The proposed high-speed rail line Nijmegen – Köln would create a new route into Krefeld from the Netherlands. A new line from Krefeld to Düsseldorf is a logical extension of that route. The high-speed line (HSL) would bypass Krefeld itself, but would have a short link to the existing line from Kempen. With a new line across the Rhine, trains from Nijmegen could leave the HSL, serve Krefeld, and then continue to Düsseldorf. The new line would also give the existing regional line from Kleve (Linksniederrheinische Strecke), a more direct route into Düsseldorf.
The proposed HSL Venlo – Neuss would also create a new route into Krefeld. It would connect to the Viersen – Krefeld line at Anrath. In that case, however, it is more logical that trains from Venlo continue toward Duisburg over existing lines.
Existing routes Krefeld – Düsseldorf
There is no direct rail connection from Krefeld to Düsseldorf, at least no mainline railway. The Stadtbahn Düsseldorf has two lines to Krefeld, U70 and U76. Despite the U prefix, only the central Düsseldorf section is in tunnel. With 25 intermediate stations on the 23-km route, this line is not intended for fast travel between city centres. Built in 1898 as an interurban tram line, it is unsuitable for any other type of service.
Otherwise, travel from Krefeld to Düsseldorf requires a detour. The shortest route is south to Neuss, and then across the Rhine into Düsseldorf. It is also possible to go northeast to Duisburg, and then south to Düsseldorf. That route passes Düsseldorf Airport, the third largest in Germany. However, Bahnhof Düsseldorf Flughafen has a peripheral location, with a people-mover connection to the terminals.
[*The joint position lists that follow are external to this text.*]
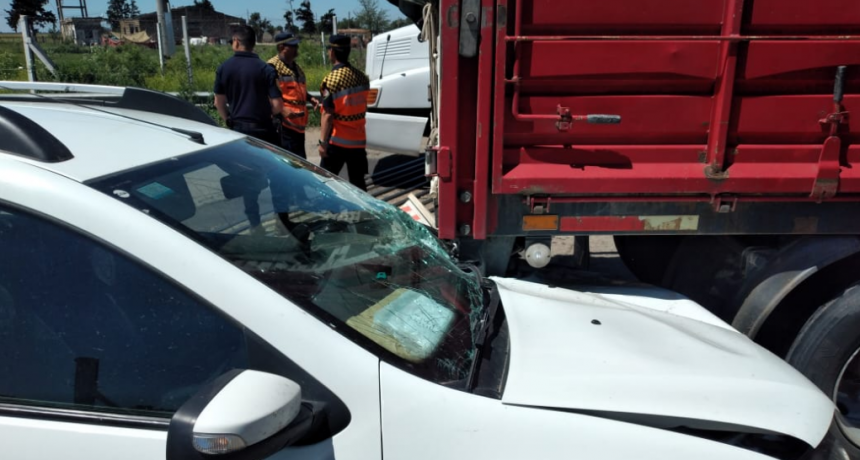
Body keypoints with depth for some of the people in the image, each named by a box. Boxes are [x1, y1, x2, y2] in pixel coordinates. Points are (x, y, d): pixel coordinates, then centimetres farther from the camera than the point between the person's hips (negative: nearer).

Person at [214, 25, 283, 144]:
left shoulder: (223, 68, -1)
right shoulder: (265, 69, -11)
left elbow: (219, 102, 5)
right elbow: (277, 105, -14)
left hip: (237, 129, 3)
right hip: (263, 129, -3)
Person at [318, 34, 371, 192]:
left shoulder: (332, 80, -15)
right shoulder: (361, 77, 5)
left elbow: (328, 115, -17)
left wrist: (323, 142, -12)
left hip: (337, 141, -6)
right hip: (358, 140, 6)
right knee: (358, 182, 11)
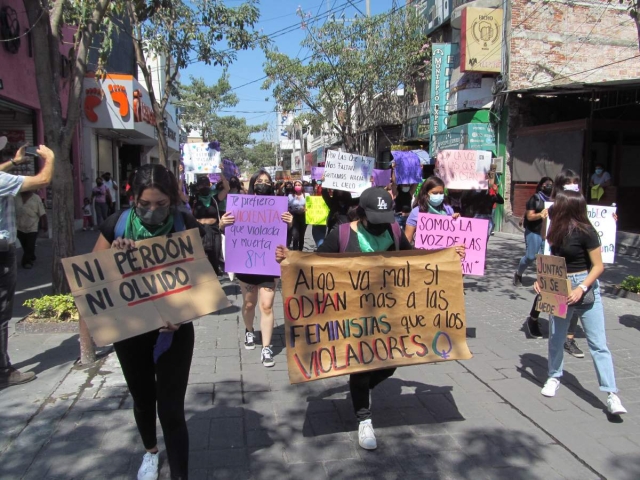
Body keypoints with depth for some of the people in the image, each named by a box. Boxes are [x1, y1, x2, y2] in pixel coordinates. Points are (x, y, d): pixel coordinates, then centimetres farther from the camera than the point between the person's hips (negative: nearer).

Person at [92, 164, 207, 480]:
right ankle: (150, 451, 51)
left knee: (171, 407, -3)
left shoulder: (186, 225, -13)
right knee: (142, 397, 22)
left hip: (173, 329, -2)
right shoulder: (116, 225, -11)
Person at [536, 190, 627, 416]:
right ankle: (554, 377, 32)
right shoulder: (557, 229, 4)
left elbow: (598, 266, -13)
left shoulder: (585, 232, -15)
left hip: (585, 288, -6)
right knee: (556, 338, 13)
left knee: (598, 343, -4)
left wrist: (582, 288, -23)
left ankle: (611, 394, -1)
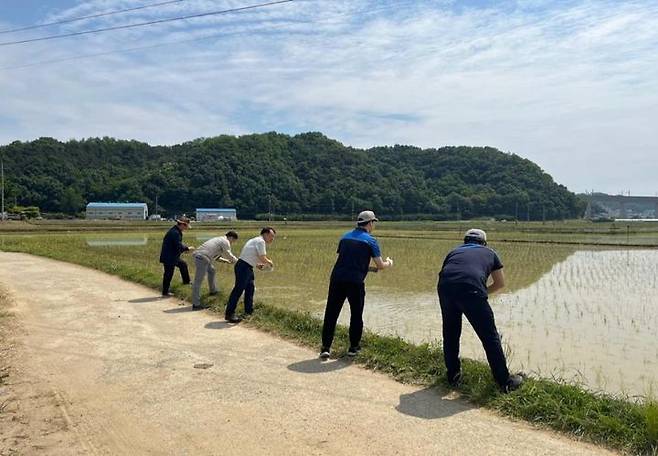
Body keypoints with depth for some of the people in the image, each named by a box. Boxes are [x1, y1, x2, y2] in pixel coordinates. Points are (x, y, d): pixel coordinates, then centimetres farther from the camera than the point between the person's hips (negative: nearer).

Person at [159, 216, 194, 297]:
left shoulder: (176, 231, 7)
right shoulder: (175, 233, -25)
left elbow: (178, 244, 16)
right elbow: (179, 246, -25)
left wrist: (185, 248, 1)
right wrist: (188, 248, -10)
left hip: (172, 256, 10)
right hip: (168, 257, -10)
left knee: (183, 264, 23)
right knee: (168, 274, 1)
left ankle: (186, 281, 37)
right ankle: (165, 292, 12)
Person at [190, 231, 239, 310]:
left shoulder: (219, 239, 27)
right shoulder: (225, 242, -1)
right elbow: (229, 255, -2)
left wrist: (224, 260, 31)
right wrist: (238, 261, 12)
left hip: (198, 255, 10)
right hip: (202, 258, -10)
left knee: (211, 270, 30)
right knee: (198, 281, -9)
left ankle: (213, 290, 45)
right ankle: (196, 304, -7)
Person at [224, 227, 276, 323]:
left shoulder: (256, 240, 21)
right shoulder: (260, 241, -10)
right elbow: (263, 258, -15)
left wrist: (257, 265, 14)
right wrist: (270, 263, 3)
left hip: (247, 268, 11)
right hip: (244, 267, -11)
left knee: (250, 288, 19)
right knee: (239, 289, -10)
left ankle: (249, 311, 30)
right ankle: (229, 314, -8)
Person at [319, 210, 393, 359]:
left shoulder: (345, 237, 16)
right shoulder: (370, 240, 1)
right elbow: (380, 266, 1)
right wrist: (389, 263, 26)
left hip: (337, 279, 4)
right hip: (355, 282, -3)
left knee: (331, 314, 7)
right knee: (356, 315, 13)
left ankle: (326, 348, 6)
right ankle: (354, 347, 22)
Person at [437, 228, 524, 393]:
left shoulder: (454, 252, 34)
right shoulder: (489, 253, 30)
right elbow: (500, 283, 32)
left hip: (444, 288, 3)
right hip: (472, 289, -3)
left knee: (450, 334, 22)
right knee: (490, 337, 11)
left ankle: (453, 376, 33)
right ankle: (504, 381, 21)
There were plans for a new S-Bahn line S22, from the airport terminal across the Rhine, to Meerbusch on the Neuss – Krefeld line. That would have connected Krefeld to Düsseldorf, but again via an indirect route: the plans have been abandoned anyway.
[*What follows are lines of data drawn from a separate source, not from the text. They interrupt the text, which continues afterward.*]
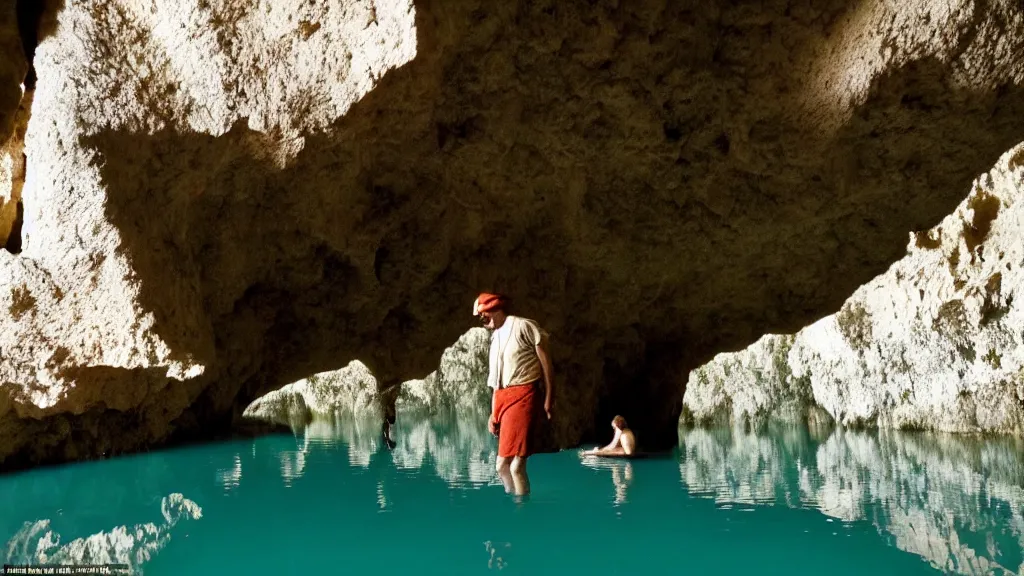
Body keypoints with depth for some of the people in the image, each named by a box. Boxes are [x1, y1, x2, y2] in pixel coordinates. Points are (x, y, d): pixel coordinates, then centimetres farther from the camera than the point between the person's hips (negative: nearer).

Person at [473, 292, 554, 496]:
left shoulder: (523, 326, -2)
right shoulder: (495, 337, 21)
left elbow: (545, 361, -4)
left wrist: (548, 398, -10)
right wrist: (493, 413, 17)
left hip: (522, 395, -8)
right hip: (502, 398, 8)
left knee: (516, 463, -13)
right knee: (503, 463, 8)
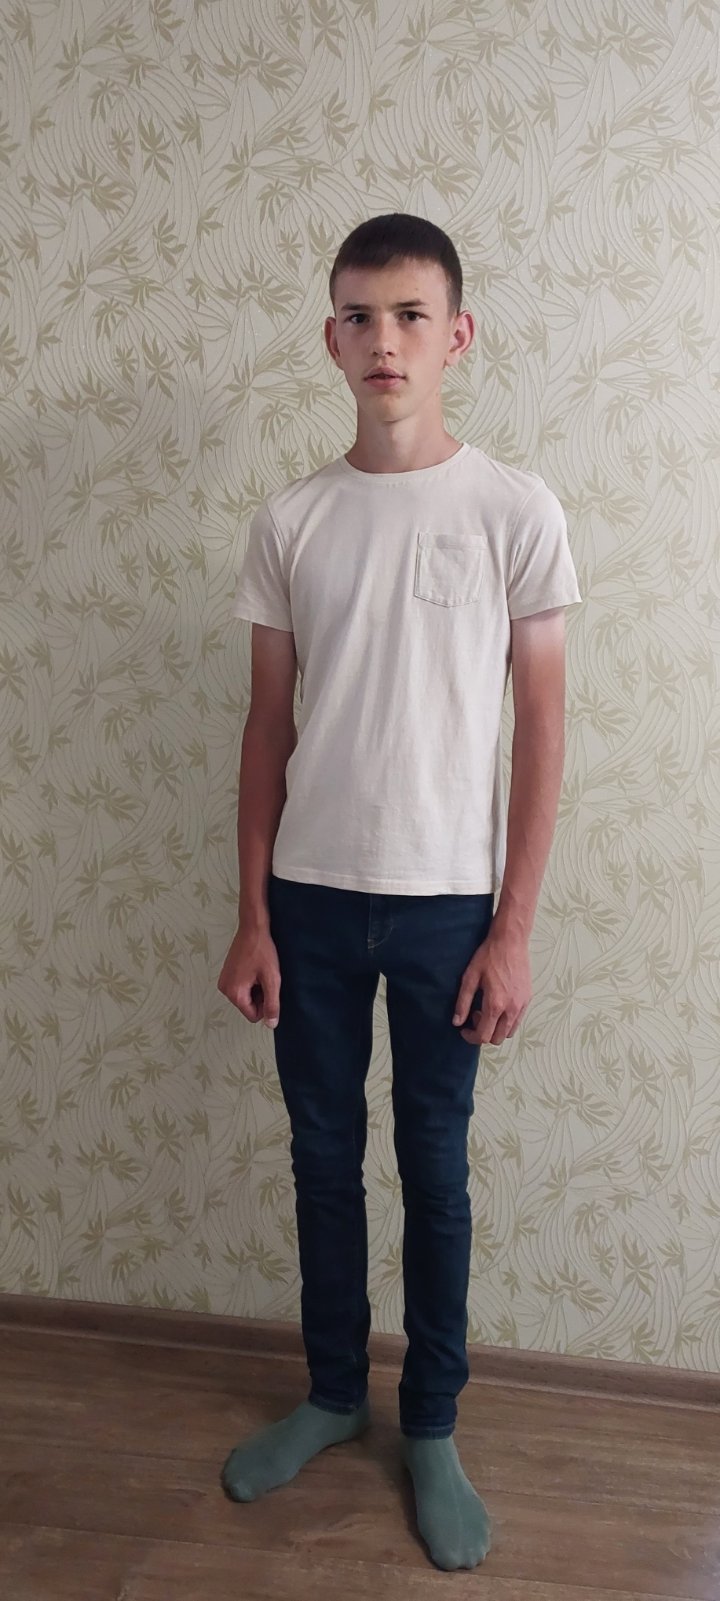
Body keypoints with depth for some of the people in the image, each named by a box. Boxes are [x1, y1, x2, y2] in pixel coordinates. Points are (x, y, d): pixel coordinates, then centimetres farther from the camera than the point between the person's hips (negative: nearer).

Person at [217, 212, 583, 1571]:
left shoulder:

The ideal route would be from Düsseldorf, via the airport, to Krefeld. That would require a new station under the terminal and under the existing S-Bahn station, aligned roughly northwest to southeast, with a tunnel under the runways. That seems impossible to build under a functioning airport. There is no point in building a second peripheral station, so the best option is to use the existing line past the airport, and the existing Düsseldorf Flughafen station. Trains would therefore use the main Düsseldorf – Duisburg line for 8 km, to that station. It has sufficient capacity: two platforms for the S-Bahn Rhein-Ruhr, and four tracks for the main line.
A new alignment to Krefeld would diverge from the main line at the airport perimeter, and turn west to cross the Rhine. It would join the line into Krefeld at the Oppum rail junction, about 3 km from Krefeld Hauptbahnhof. The exact alignment would be determined by the built-up areas, and possibly by the local geology. Certainly the Rhine would be crossed in tunnel, somewhere between Wittlaer and Kaiserswerth. To pass under the built-up area here, the entire alignment on the east bank could be in tunnel.
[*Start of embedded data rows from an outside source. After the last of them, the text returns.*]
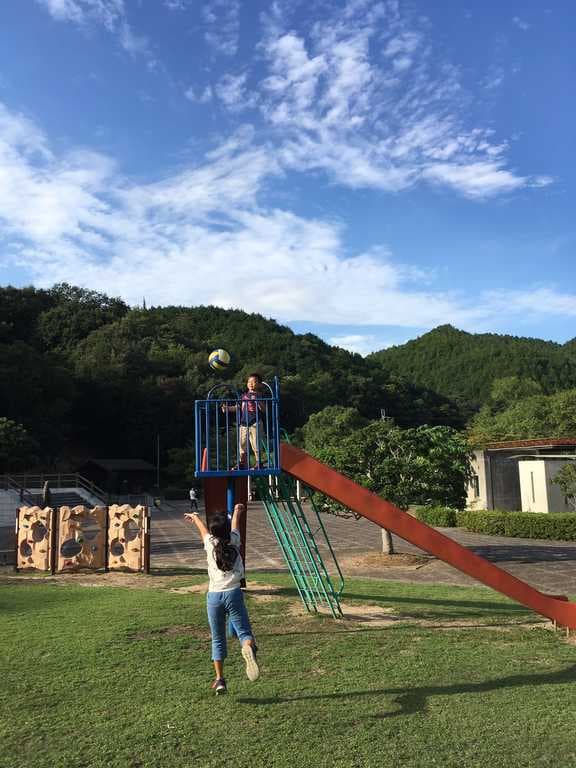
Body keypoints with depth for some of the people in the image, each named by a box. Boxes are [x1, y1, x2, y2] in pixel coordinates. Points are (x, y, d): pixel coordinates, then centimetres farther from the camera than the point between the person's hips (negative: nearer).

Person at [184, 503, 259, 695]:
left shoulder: (210, 543, 2)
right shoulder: (234, 540, 3)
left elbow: (202, 528, 25)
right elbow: (235, 524, 25)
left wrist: (194, 516, 45)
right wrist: (237, 512, 46)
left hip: (214, 596, 1)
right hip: (233, 594, -1)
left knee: (217, 640, 13)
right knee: (244, 631, -4)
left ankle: (219, 679, 9)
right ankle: (248, 647, -37)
On the west bank, the line would probably pass under Nierst: it would still be in deep tunnel here, so close to the river. After that, the line would pass between Gellep-Stratum and Lank, toward Oppum. This is an agricultural area, so the line could be on surface.
Close to Oppum the line must cross a new commercial zone. Some demolition will be inevitable here, but that can be minimised by following the Heinrich-Malina Strasse. This section would be in cut-and-cover tunnel, ending at a grade-separated junction with the line from Duisburg. It would be logical to reconstruct the entire three-way junction at Oppum. If there is insufficient space, then the new line might continue in tunnel alongside Krefeld-Oppum station, joining the existing four-track section west of the station.
The new alignment would be about 13 km long. Krefeld would then be 17 km from Düsseldorf Flughafen station, and 25 km from Düsseldorf Hauptbahnhof. The route would have two intermediate stations: Düsseldorf Flughafen and Oppum (if the junction design allows access to the platforms).
The constraints on the alignment will limit high speeds, but the journey time should be under 12 minutes. For the HSL, the new line would create two routes from Nijmegen to Köln: one via Neuss, and one via Krefeld and Düsseldorf. Some high-speed trains might stop at Düsseldorf Flughafen station. All regional services from the Linksniederrheinische Strecke would certainly stop at the airport.